Esa mañana Sánchez se sintió diferente, aunque no supo muy bien si aquello también podía deberse a los tacos Bora que se había cenado y que todavía perfumaban su aparentemente poco erótico aliento. Después de estirarse un poco y revisar en el espejo que todo siguiera en el lugar acostumbrado, lanzó una ligera sonrisilla de complicidad a su reflejo, era como si el despeinado del otro lado compartiera un poco de simpatía con el que erróneamente pensaba que era el real. El grifo que siempre goteaba le ayudó a descolocarse mocos, lagañas y restos de saliva que terminaron yéndose entre una abundante espuma producida por un redondeado pedazo de jabón Zote, que parecía nunca desgastarse. El carifresco decidió que un cafecito no le caería nada mal. La verduzca alacena oxidada contenía un olor a mezcla de condimentos que hacía prescindible el sentido de la vista para ubicar aquella simulación de cocina. Los restos del Nescafé parecían más decoración que contenido en aquel frasco, pero fueron suficientes para que el agua tibia se disfrazara de bebida similar a la que aparecía en la etiqueta.

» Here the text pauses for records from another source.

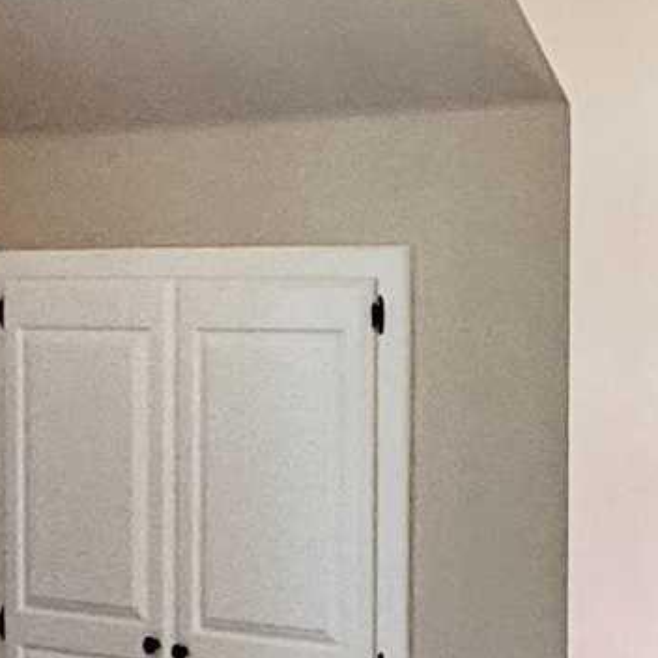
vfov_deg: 16.1
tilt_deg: -2.5
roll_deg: +0.1
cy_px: 393
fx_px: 2323
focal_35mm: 108
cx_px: 424
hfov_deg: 16.1
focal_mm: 2.22
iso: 125
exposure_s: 1/120
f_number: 2.2
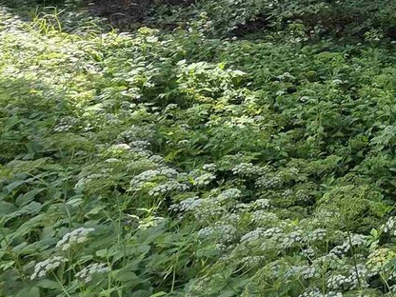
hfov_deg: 27.7
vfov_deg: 25.9
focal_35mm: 50
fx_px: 572
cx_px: 576
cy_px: -65
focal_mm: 2.2
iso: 50
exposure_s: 1/633
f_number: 2.2
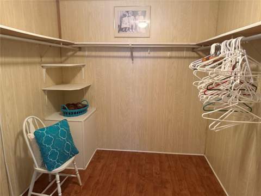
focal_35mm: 24
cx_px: 130
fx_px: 181
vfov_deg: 56.8
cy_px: 98
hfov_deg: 71.6
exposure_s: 1/40
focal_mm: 6.76
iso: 640
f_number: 1.78
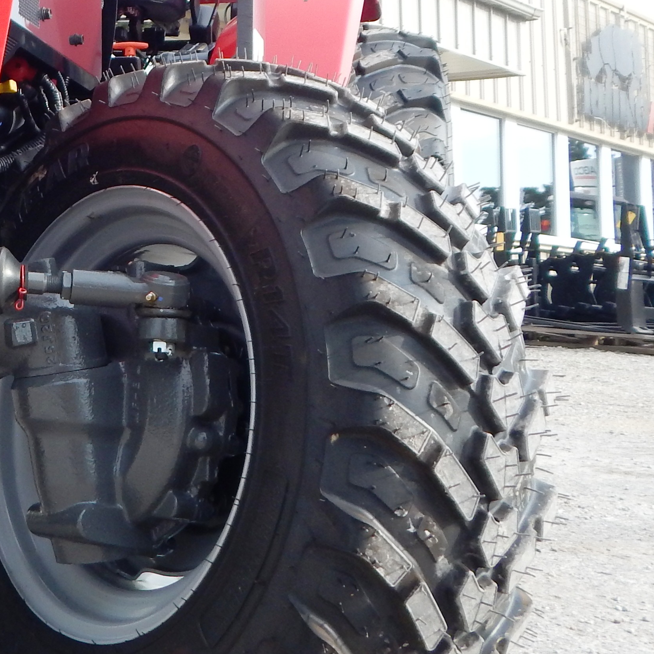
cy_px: 140
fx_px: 1154
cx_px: -121
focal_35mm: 54
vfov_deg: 30.9
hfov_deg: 27.9
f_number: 3
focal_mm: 4
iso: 125
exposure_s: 1/400
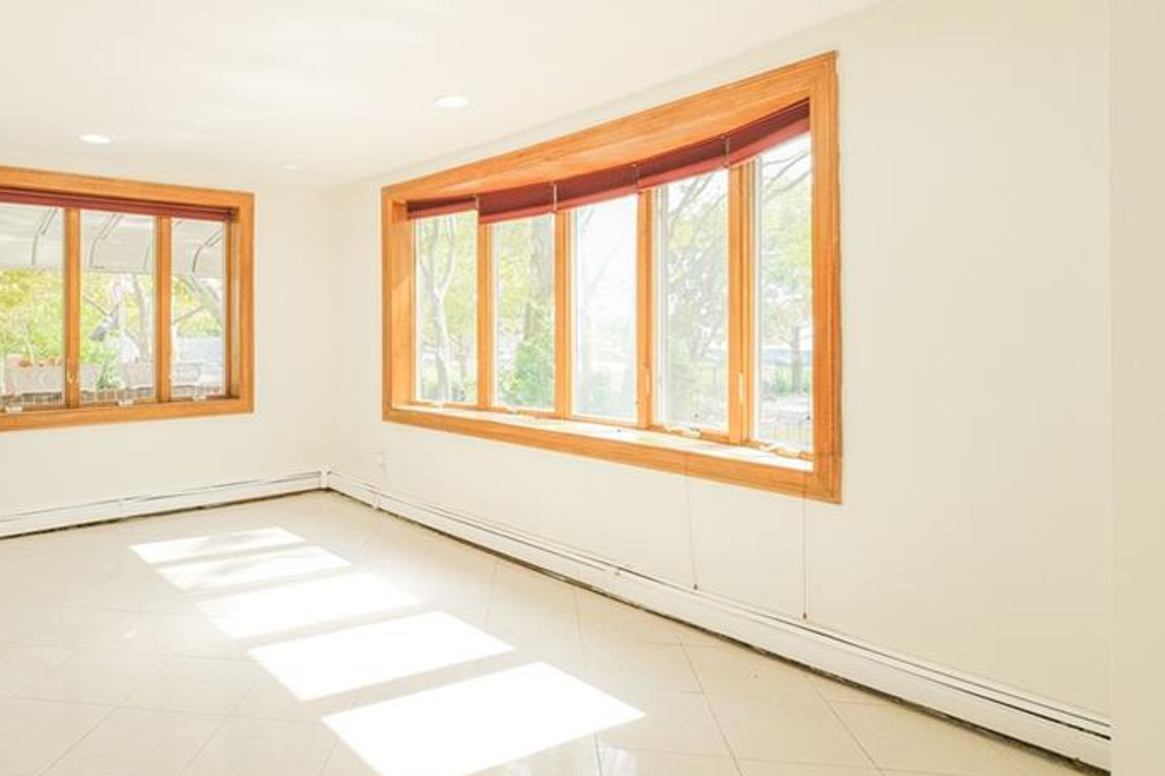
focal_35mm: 22
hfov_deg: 76.0
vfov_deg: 56.9
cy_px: 325
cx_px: 382
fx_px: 712
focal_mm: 10
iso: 800
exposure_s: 1/60
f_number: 8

Sánchez era menos católico que ateo porque, aunque había sido bautizado, como que nomás no terminaba por creerse los sacerdotales discursos sobre aquel señor moribundo que decoraba centralmente las católicas iglesias. Nunca se había atrevido a autodeterminarse hereje por aquello de que el infierno fuera existiendo, en una de ésas y se arrepentía a tiempo para que el santísimo barbón de Pedro lo dejara acceder a la eternidad con los otros también oportunamente arrepentidos. Sánchez pensó que disimular su ateísmo no era precio caro para faltar al trabajo una semana completa. Había escuchado que Mazatlán ya no estaba tan lejos, pero las deudas de Coppel y Banco Azteca hacían imposible considerar ver sus pies remojados por agua salada mientras se tomaba una caguama sobre un tostado camastro, Mazatlán podría esperar. Por fortuna, días antes escuchó decir a Paco Elizondo que habría conciertos en la ciudad cuyo disfrute no requería consultar buró de crédito ni creencias morales.
Aquella hora del día desaparecían las sombras y justificaba el uso de los lentes genéricos que había comprado en el Oxxo hacía ya más de dos vacaciones. Sánchez esperaba lucir medianamente atractivo, pero la verdad era que, entre aquella multitud de turistas y locales actuando como turistas, no era muy notoria su apariencia, pero tampoco pasaba totalmente desapercibido. Su look de chairo progresista resultaba interesante para los que todavía mantenían idealismos debido a su corta edad y experiencia, así que, una que otra mirada era dirigida a aquel sujeto cuyo reflejo anteriormente desaliñado ahora estaba orgulloso del otro lado en una ventana de Sanborns. Sánchez pensó que estaba olvidando algún pendiente de esos que siempre se posponen para cuando haya más tiempo y que luego se recuerdan cuando ya no hay, pero el ruido de un grupo norteño que intentaba ser música le impedía concentrarse adecuadamente en recordar lo que quizás carecía de urgencia. La calle Hidalgo olía a lo mismo que huelen todas las calles que no es necesario recordar.
Una manifestación de señoras vestidas de blanco que habían puesto cuidado especial en sus copetes encontró a Sánchez sobre la avenida principal. Las marchantas proferían consignas sobre un deseo respecto al mismo señor ensangrentado que decora los católicos recintos, ¡Viva Cristo Rey! gritaban, primero ¡Vida sí, aborto no!, después. Fue así cuando, casi como por arte de magia, Sánchez recordó y entró en una especie de trance que puso en blanco sus ahora deslagañados ojos, se situó en medio de la avenida y levantó sus manos a los costados. Las ladys antiabortistas supieron entonces lo que tenían qué hacer, tomaron a Sánchez sobre sus manos y lo elevaron entre todas mientras él dirigía la mirada a su nuevo séquito. He regresado, les dijo mientras ellas no podían contenerse en un inconmensurable llanto. Al parecer, tampoco esas vacaciones Sánchez iba a poder descansar.